Já em 2025, foi sancionada a Lei 15.142, que ampliou de 20% para 30% o percentual de cotas no serviço público, incluindo pretos, pardos, indígenas e quilombolas.

“Todas essas leis só foram possíveis pela mobilização da sociedade — de negros, brancos comprometidos, indígenas, quilombolas, da juventude e dos idosos. Foi esse movimento coletivo que tornou tudo realidade. E é preciso reconhecer que tivemos governos comprometidos com o social para que isso acontecesse. Aqui, eu bato palmas para Lula e Dilma Rousseff”, afirmou o senador.

“Essas são sementes de um futuro mais justo e plural. Cabia a nós fazê-las florescer”, completou Paim.

Semana de reflexão

Durante a sessão, o senador Randolfe Rodrigues (PT-AP) ressaltou que a Semana da Consciência Negra não se limita à celebração do feriado de 20 de novembro, mas deve servir como momento de reflexão profunda sobre as desigualdades raciais no país. Ele afirmou que o Prêmio Abdias Nascimento tem justamente a função de evidenciar os números que revelam essas disparidades e de provocar a consciência nacional sobre a necessidade de ampliar a presença de pessoas negras nos espaços de poder e decisão.

“O poder político só se realiza plenamente quando reflete a diversidade do país”, afirmou Randolfe, citando a importância de aumentar a representação negra no Senado, no Judiciário e em instâncias como os tribunais regionais e o Tribunal Superior Eleitoral.

O senador também destacou que, apesar dos avanços, ainda persistem traços de estruturas herdadas do passado. “Lamentavelmente, ainda vemos, mesmo que de forma mais obscura, resquícios daqueles que se comportam como proprietários de terras do século XIX”, disse.

Ele concluiu elogiando os homenageados e afirmando que a semana deve ser marcada tanto pela celebração quanto pela reflexão crítica. “Ainda bem que seguimos tendo vozes que denunciam o racismo presente”, declarou.

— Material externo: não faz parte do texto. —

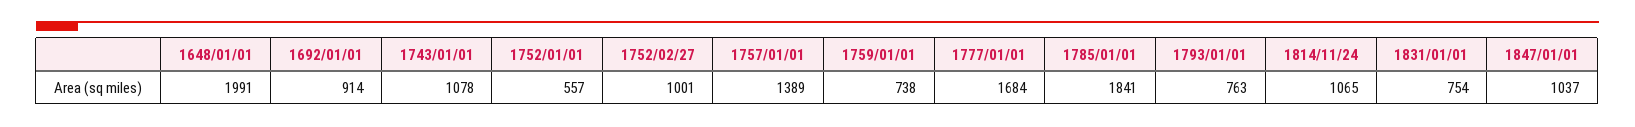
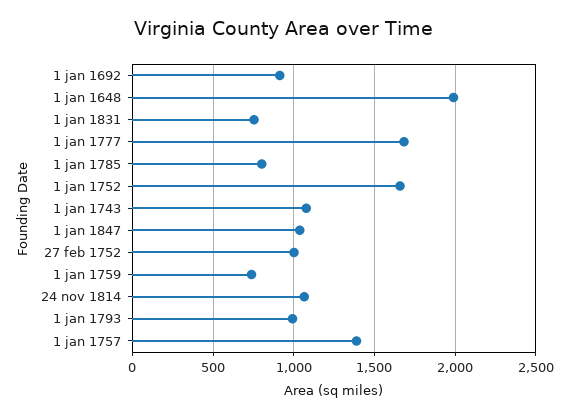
  {
    "1648/01/01": 1991,
    "1692/01/01": 914,
    "1743/01/01": 1078,
-   "1752/01/01": 557,
+   "1752/01/01": 1650,
    "1752/02/27": 1001,
    "1757/01/01": 1389,
    "1759/01/01": 738,
    "1777/01/01": 1684,
-   "1785/01/01": 1841,
+   "1785/01/01": 800,
-   "1793/01/01": 763,
+   "1793/01/01": 1000,
    "1814/11/24": 1065,
    "1831/01/01": 754,
    "1847/01/01": 1037
  }

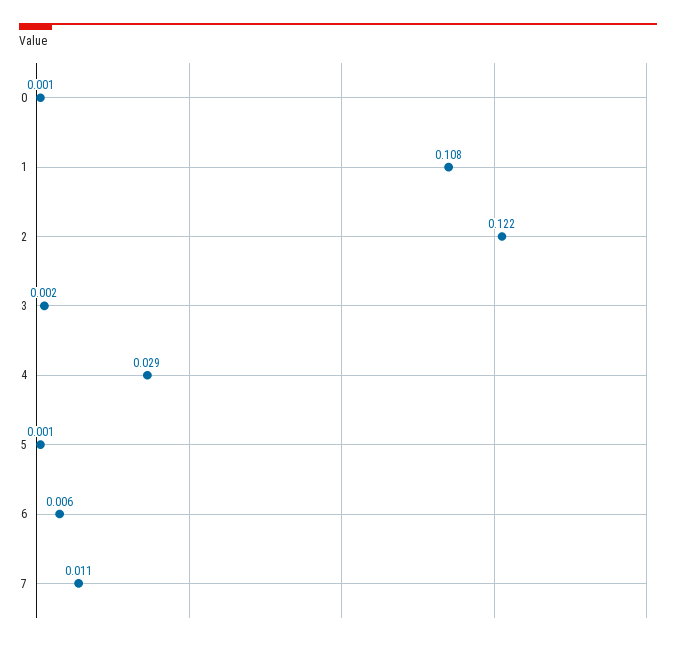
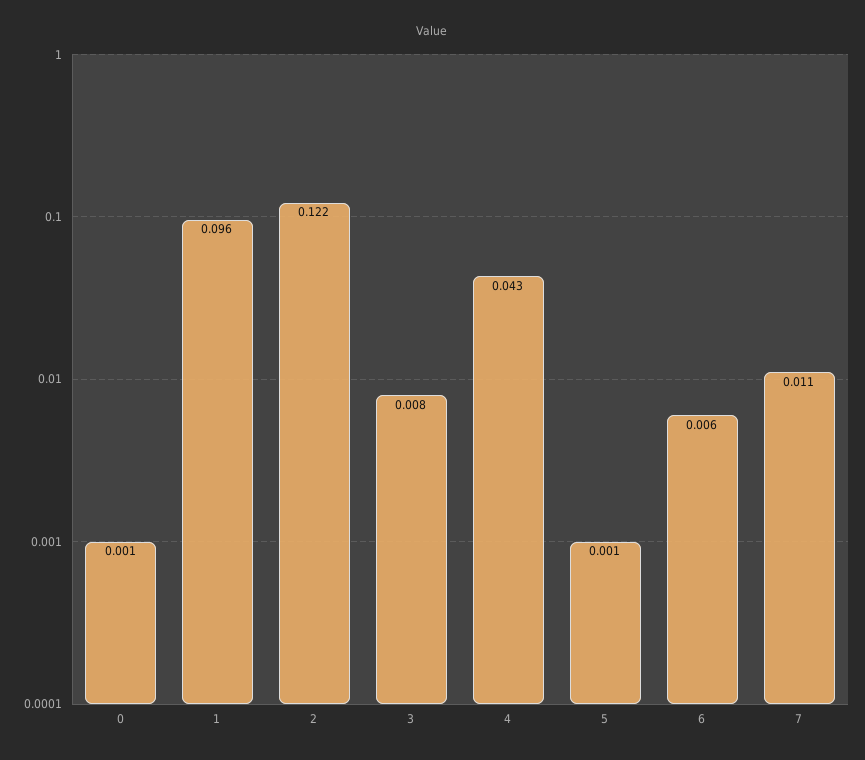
  {
    "0": 0.001,
-   "1": 0.108,
+   "1": 0.096,
    "2": 0.122,
-   "3": 0.002,
+   "3": 0.008,
-   "4": 0.029,
+   "4": 0.043,
    "5": 0.001,
    "6": 0.006,
    "7": 0.011
  }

Conheça as personalidades agraciadas com a Comenda Abdias Nascimento

– Bezerra de Menezes (In memoriam)

Nascido em 1831 e falecido no ano de 1900, destacou-se como médico, político e filantropo cearense que, ainda no século 19, atuou ativamente em defesa dos pobres e da população negra escravizada, inclusive prestando atendimento médico gratuito a escravos e intercedendo por sua libertação.

– Carlos Alves Moura

Advogado e militante histórico dos direitos humanos e da igualdade racial no Brasil, é fundador do Centro de Estudos Afro-Brasileiros de Brasília e primeiro presidente da Fundação Cultural Palmares, cargo que exerceu em dois mandatos (1988-1990 e 2000- 2002).

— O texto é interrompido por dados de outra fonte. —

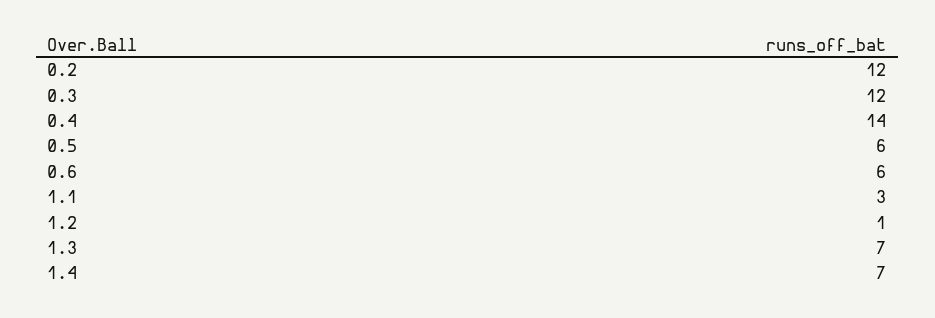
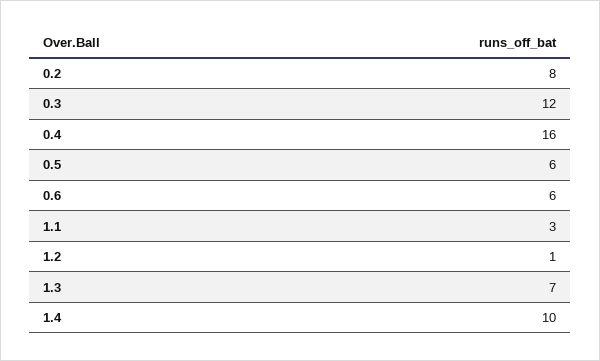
  {
-   "0.2": 12,
+   "0.2": 8,
    "0.3": 12,
-   "0.4": 14,
+   "0.4": 16,
    "0.5": 6,
    "0.6": 6,
    "1.1": 3,
    "1.2": 1,
    "1.3": 7,
-   "1.4": 7
+   "1.4": 10
  }

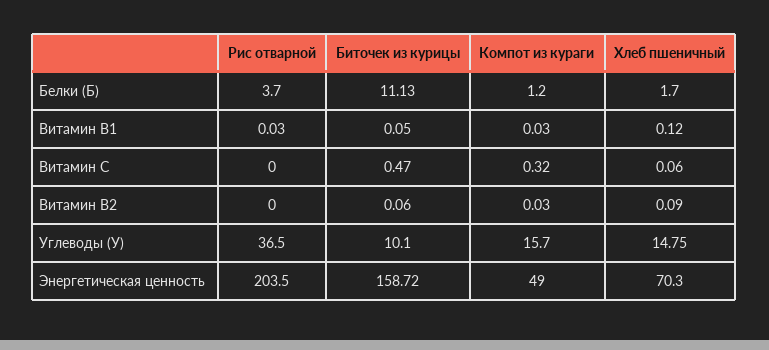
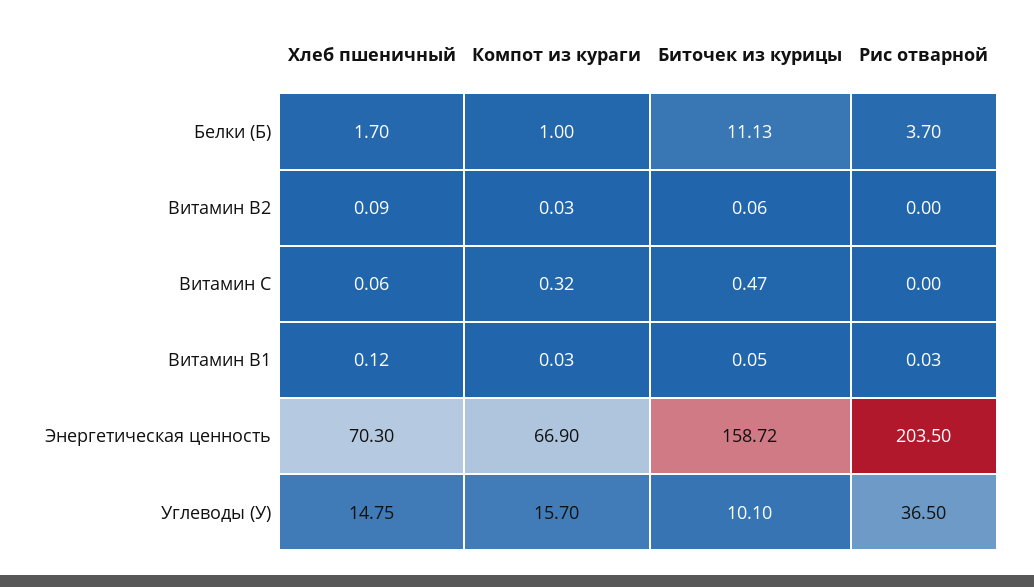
  {
    "Рис отварной": {
      "Белки (Б)": 3.7,
      "Витамин B1": 0.03,
      "Витамин C": 0,
      "Витамин В2": 0,
      "Углеводы (У)": 36.5,
      "Энергетическая ценность": 203.5
    },
    "Биточек из курицы": {
      "Белки (Б)": 11.13,
      "Витамин B1": 0.05,
      "Витамин C": 0.47,
      "Витамин В2": 0.06,
      "Углеводы (У)": 10.1,
      "Энергетическая ценность": 158.72
    },
    "Компот из кураги": {
-     "Белки (Б)": 1.2,
+     "Белки (Б)": 1,
      "Витамин B1": 0.03,
      "Витамин C": 0.32,
      "Витамин В2": 0.03,
      "Углеводы (У)": 15.7,
-     "Энергетическая ценность": 49
+     "Энергетическая ценность": 66.9
    },
    "Хлеб пшеничный": {
      "Белки (Б)": 1.7,
      "Витамин B1": 0.12,
      "Витамин C": 0.06,
      "Витамин В2": 0.09,
      "Углеводы (У)": 14.75,
      "Энергетическая ценность": 70.3
    }
  }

– Gilson José Rodrigues Junior

Antropólogo e professor do Instituto Federal do Rio Grande do Norte (IFRN), onde atua também como assessor de Educação Étnico-Racial, desenvolvendo projetos voltados à valorização das culturas afro-brasileira e indígena, e ao combate ao racismo estrutural.

– Natanael dos Santos

Historiador e pesquisador com atuação destacada na historiografia africana e nas relações Brasil-África. Fundador do Grupo de Estudos Afro-Brasileiros da Unicamp e do Núcleo Nigéria da Universidade Feevale. Coordenou o núcleo de Direitos Humanos e Relações Étnico-Raciais da Faculdade Zumbi dos Palmares.

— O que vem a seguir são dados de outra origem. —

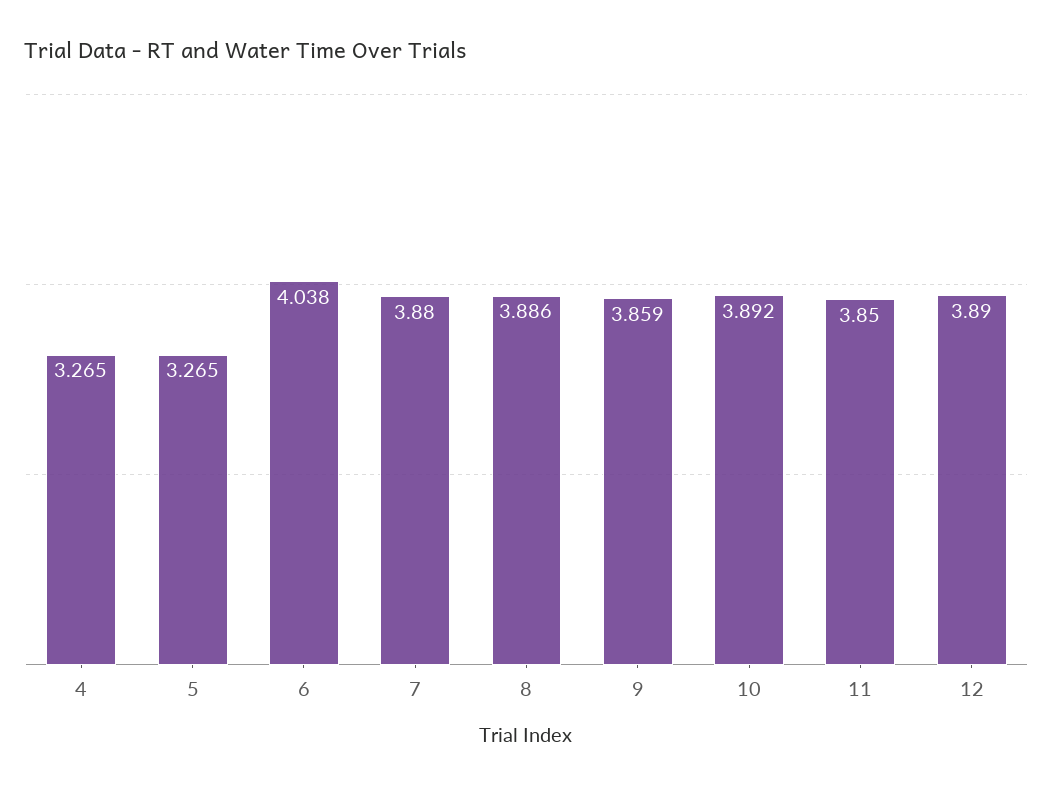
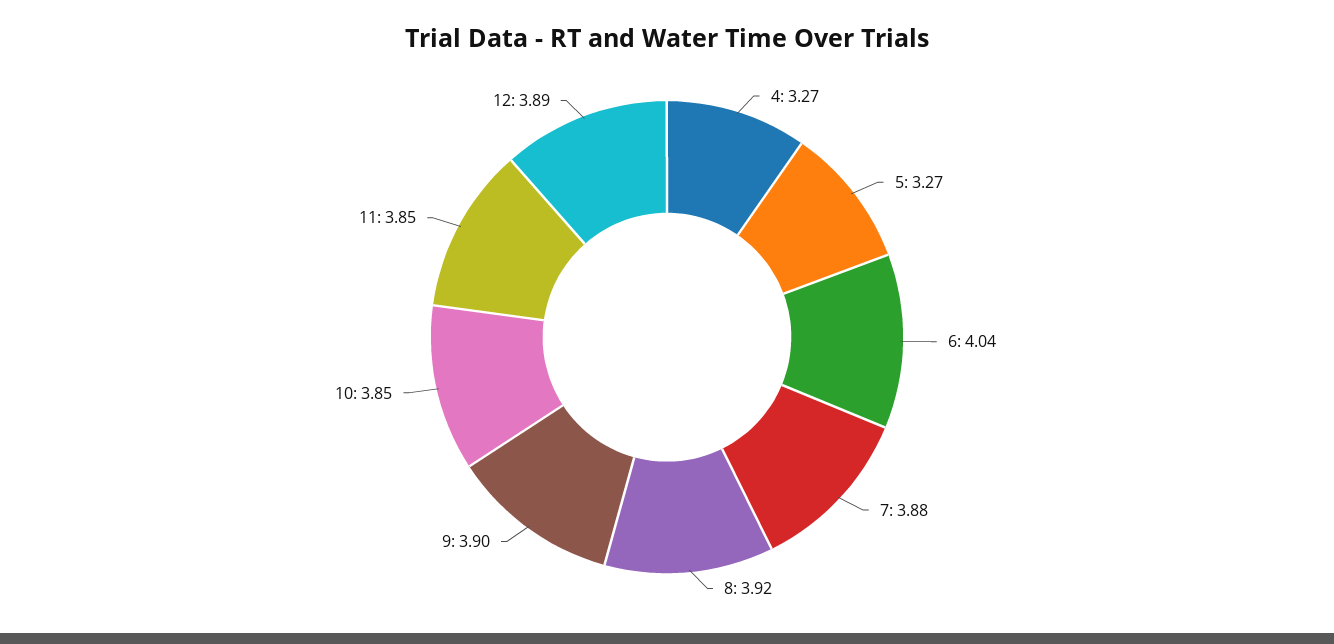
  {
    "4": 3.265,
    "5": 3.265,
    "6": 4.038,
    "7": 3.88,
-   "8": 3.886,
+   "8": 3.92,
-   "9": 3.859,
+   "9": 3.9,
-   "10": 3.892,
+   "10": 3.85,
    "11": 3.85,
    "12": 3.89
  }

– Tulio Augusto Samuel Custódio

Sociólogo e pesquisador cuja trajetória acadêmica e intelectual dedica-se há quase duas décadas ao estudo e à difusão do legado de Abdias Nascimento, contribuindo para reposicionar sua obra no debate nacional.

– Valdice Gomes da Silva

Jornalista e ativista alagoana, com reconhecida trajetória na defesa da igualdade racial e da cultura afro-brasileira. Foi presidente do Sindicato dos Jornalistas de Alagoas e integrou a diretoria da Federação Nacional dos Jornalistas (Fenaj), além de ser a fundadora da Comissão de Jornalistas pela Igualdade Racial de Alagoas (Cojira-AL).

Abdias Nascimento foi deputado federal de 1983 a 1987 e senador entre 1997 e 1999, sempre pautando sua atuação política na defesa da cultura e da igualdade para as populações afrodescendentes no Brasil.